読書日記 「おさん」
今年の目標の1つ、新潮文庫の太宰治作品読破がまったくすすんでいません…。
なんでだろ。月に2冊は読むはずなのに。
でも太宰治は意外と読むやすくて、読み始めたらするする読めてしまうのがいいところ。
昨日は短編集『ヴィヨンの妻』の「おさん」のところまで読みました。
夫の革命
この「おさん」にも太宰作品ではおなじみ、浮気する夫がでてくるのですが、この夫がフランス革命の話をするシーンがあります。
「新しい秩序のために破壊しなければいけないんだ、破壊したからといって新秩序が再建できるわけじゃないんだけどね、でも革命を起こさなきゃいけないんだ、革命っていうのはかなしくて美しいんだよ」みたいなことを子供に泣きながら話すんです。
しかし妻からすれば、夫の話す革命とはイコール浮気。
革命のつらさを語っているようで、平和な家庭を壊さなければいけないつらさを話し、浮気の言い訳をしているにすぎません。しかも泣きながら。この夫、だいぶ自分に酔っている。
そんな最低な浮気夫に対して妻が起こした革命が痛快です。
妻の革命
毎日毎日暑い日が続いて食も細くなり赤ん坊におっぱいもあげられない日々、そのうえ浮気をする夫は相変わらずぐちぐち言ってくる。
そんなある日妻は、
そうなんだ、夫の気持を楽にしてあげたら、私の気持ちも楽になるんだ。道徳も何もありゃしない、気持ちが楽にならば、それでいいんだ
と、ある種の開き直りの境地に至ります。
そこからの2人の関係は打って変わってウキウキ甘々なものに変わっていきます。
これからは、何でもこの調子で、軽く夫に甘えて、冗談を言い、ごまかしだって何だってかまわない、正しい態度でなくったってかまわない、そんな、道徳なんてどうだっていい、ただ少しでも、しばらくでも気持の楽な生き方をしたい
この妻の開き直り切り替えはまさに革命。
妻の革命と引き寄せの法則とアイドル
「今この瞬間を楽しもう革命」を起こした妻は最後にこんな信条を得ます。
革命は、ひとが楽に生きるために行うものです。
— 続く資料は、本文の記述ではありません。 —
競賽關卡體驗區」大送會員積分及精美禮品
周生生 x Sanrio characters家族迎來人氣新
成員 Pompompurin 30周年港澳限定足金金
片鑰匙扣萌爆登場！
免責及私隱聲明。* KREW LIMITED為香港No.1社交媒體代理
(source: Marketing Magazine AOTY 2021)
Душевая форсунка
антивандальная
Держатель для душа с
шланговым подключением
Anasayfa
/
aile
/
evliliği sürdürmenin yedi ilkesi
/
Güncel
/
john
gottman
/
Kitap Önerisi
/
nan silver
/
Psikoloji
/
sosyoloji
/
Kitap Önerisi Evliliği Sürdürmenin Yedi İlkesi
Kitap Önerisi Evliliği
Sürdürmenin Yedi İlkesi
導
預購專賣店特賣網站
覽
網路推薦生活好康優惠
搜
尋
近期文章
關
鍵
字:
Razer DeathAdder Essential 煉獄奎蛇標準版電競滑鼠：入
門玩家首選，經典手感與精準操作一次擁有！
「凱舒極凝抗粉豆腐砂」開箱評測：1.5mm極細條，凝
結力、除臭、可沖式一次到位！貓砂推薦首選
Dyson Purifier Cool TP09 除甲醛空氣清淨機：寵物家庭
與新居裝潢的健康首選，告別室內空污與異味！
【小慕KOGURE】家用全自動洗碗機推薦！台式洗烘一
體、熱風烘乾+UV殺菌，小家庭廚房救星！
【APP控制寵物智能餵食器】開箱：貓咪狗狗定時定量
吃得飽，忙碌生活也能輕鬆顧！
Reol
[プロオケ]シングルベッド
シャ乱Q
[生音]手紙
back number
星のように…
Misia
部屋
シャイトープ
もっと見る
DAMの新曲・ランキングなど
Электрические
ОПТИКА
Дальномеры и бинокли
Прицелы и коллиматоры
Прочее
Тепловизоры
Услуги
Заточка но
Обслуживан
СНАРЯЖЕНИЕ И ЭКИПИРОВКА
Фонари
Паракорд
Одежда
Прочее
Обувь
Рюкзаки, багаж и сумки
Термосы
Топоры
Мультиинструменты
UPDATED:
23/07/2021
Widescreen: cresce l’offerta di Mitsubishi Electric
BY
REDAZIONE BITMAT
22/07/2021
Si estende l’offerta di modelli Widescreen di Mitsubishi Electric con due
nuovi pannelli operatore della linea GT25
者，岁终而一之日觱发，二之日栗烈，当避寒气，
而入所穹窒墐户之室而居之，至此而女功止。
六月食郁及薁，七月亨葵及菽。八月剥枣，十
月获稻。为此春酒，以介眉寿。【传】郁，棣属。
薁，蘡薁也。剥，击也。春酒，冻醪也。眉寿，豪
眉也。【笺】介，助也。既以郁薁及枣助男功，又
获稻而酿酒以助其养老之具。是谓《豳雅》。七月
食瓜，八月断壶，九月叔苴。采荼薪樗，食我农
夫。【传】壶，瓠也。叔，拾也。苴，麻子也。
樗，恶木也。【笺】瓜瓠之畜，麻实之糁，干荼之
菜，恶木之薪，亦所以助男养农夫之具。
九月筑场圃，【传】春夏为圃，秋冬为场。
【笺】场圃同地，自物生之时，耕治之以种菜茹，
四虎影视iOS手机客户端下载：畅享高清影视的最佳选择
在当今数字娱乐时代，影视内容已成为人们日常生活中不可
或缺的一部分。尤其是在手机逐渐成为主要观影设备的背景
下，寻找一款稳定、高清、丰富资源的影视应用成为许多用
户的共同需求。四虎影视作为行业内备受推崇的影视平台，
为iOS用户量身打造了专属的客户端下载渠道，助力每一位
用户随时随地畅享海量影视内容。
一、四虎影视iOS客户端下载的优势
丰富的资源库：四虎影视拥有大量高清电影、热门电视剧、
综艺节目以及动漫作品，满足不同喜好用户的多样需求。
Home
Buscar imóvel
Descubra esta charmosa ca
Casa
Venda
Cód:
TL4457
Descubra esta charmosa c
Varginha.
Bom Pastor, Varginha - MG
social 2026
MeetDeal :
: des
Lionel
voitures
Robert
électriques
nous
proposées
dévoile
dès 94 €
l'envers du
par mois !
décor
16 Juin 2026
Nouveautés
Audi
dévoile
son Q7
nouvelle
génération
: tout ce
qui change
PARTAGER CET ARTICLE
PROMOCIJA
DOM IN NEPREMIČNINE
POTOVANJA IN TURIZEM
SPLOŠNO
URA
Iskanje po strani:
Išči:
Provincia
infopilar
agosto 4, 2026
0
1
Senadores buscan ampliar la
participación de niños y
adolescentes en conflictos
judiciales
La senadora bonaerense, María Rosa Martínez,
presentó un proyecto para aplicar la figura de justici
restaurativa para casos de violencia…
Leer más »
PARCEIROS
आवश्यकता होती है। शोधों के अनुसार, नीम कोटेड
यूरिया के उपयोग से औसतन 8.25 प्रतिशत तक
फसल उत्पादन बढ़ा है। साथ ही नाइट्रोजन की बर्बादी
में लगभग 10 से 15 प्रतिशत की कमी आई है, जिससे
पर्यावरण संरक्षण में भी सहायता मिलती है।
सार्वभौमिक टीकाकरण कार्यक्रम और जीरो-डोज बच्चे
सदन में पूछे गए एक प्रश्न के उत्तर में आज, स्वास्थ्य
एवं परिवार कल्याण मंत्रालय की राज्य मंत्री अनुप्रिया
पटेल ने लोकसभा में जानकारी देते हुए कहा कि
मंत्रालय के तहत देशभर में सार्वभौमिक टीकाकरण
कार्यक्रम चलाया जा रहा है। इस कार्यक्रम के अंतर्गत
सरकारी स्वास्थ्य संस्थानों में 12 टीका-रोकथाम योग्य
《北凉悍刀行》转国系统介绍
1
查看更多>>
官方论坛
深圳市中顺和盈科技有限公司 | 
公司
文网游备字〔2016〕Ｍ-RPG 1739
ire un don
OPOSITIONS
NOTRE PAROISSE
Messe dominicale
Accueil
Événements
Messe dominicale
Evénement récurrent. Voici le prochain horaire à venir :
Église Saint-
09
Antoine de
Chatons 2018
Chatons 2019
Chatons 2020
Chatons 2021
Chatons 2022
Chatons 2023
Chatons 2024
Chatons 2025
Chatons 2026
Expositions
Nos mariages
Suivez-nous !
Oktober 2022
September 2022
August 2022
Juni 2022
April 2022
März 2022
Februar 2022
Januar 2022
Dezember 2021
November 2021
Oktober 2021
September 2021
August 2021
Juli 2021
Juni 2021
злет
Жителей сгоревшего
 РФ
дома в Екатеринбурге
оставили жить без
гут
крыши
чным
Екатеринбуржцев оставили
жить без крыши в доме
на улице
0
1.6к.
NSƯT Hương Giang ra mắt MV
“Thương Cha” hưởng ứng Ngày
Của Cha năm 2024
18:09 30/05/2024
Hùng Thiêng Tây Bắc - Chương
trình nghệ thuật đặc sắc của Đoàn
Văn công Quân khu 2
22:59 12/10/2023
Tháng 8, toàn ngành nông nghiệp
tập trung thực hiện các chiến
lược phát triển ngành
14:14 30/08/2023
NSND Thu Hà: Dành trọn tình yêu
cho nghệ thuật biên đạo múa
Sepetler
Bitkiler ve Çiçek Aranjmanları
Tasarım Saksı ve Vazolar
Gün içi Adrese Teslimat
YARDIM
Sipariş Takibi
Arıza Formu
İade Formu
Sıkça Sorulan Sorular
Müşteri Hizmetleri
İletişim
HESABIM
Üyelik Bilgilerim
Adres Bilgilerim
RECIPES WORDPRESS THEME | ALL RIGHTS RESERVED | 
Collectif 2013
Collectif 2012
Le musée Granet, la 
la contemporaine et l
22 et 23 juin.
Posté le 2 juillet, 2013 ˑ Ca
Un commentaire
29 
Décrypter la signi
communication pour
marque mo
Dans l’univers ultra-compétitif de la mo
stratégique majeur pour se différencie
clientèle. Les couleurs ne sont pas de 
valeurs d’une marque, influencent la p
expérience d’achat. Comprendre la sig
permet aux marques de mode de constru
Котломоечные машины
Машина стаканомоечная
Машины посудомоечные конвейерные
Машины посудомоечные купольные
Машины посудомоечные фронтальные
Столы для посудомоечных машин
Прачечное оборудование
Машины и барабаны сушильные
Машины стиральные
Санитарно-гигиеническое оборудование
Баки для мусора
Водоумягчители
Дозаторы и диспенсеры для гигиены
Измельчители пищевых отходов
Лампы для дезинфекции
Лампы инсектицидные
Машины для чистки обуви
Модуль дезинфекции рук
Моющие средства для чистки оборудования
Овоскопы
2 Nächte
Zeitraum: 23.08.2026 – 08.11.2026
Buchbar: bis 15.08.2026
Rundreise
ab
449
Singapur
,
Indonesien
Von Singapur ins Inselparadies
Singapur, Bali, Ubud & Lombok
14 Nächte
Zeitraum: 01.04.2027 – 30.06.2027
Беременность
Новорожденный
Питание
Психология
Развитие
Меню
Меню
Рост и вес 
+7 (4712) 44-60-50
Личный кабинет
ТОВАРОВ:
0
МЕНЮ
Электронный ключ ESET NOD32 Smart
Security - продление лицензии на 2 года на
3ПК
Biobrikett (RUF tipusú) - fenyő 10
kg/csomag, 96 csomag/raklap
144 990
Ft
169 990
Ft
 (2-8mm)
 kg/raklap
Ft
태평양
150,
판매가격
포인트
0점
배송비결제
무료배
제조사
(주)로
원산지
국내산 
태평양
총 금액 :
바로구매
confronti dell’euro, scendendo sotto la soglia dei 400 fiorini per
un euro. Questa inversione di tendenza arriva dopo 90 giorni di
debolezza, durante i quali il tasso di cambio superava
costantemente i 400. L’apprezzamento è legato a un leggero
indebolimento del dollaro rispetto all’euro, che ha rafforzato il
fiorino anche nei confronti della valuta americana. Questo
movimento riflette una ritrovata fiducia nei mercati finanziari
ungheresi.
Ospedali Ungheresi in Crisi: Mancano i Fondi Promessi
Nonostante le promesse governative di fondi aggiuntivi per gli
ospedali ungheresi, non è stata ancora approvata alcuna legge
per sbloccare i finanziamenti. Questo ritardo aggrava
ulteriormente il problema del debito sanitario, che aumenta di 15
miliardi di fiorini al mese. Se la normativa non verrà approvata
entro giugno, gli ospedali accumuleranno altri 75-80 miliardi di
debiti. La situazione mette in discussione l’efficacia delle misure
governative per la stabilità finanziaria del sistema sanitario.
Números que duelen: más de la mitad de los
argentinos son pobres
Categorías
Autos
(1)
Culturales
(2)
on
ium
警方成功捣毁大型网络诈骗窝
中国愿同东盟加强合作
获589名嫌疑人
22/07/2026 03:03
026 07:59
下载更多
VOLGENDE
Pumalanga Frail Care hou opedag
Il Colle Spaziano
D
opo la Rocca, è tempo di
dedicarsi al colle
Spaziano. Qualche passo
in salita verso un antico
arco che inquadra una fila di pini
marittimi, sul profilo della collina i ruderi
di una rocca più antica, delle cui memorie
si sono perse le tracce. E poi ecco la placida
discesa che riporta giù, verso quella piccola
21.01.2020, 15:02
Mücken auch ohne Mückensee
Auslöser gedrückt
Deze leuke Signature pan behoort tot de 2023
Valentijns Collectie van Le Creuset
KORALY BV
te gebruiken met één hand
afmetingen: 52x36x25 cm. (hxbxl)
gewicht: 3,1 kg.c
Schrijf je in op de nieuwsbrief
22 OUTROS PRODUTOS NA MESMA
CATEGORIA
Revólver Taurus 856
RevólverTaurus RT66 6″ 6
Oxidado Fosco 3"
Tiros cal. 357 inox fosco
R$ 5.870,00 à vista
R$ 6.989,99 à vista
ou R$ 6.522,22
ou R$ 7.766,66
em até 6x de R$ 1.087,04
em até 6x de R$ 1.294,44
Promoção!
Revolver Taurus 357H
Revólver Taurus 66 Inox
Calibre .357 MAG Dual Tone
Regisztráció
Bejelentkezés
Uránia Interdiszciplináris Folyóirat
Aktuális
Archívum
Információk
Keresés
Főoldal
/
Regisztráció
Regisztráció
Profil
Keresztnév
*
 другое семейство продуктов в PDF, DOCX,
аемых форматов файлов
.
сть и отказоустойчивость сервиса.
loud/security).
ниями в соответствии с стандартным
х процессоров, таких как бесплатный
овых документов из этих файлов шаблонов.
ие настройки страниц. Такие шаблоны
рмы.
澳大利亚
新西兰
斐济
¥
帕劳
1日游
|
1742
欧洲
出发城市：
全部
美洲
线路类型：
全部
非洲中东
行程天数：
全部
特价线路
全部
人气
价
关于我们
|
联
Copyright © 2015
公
悲壮な顔の革命家を私は信用いたしません。
(中略)
気の持ち方を、軽くくるりと変えるのが真の革命で、それさえ出来たら、何のむずかしい問題もないはずです。
「おさん」の最後の方にあるこの一節を読んで、自己啓発本で読んだことあるやつだ!太宰治の作品でこんな文に出会うとは!とちょっと感動しました。
「夢や目標に向かうまでも楽しんでー、その道の過程を楽しむからこそ早く目標に届くのです!」というような文章を思い出したのです。
太宰治の作品も何冊か読んできたので最初の暗ーいイメージも和らぎ始めてコミカルな作品も多いんだなぁと気づくことも多いのですが、まだまだ鬱展開ばかりというイメージが払拭されてないので、引き寄せの法則の本に書かれているキラキラした文章がでてきて、また新たな太宰治像に出会えた!と嬉しくなりました。
読了後にはももクロ初期の曲「D’の純情」の「好きなことはくるしくたって努力と感じないよ」という歌詞を思い出す始末。
この歌詞を思い出した後だと、妻はそんなどうしようもない浮気夫のことそれでも好きだったんだなーと思えてきました。
しかしまさか太宰治の作品の中で自己啓発本のキラキラとアイドルのキラキラと出会えるとは。
ますます太宰治の作品を読み進めるのが楽しみになりました。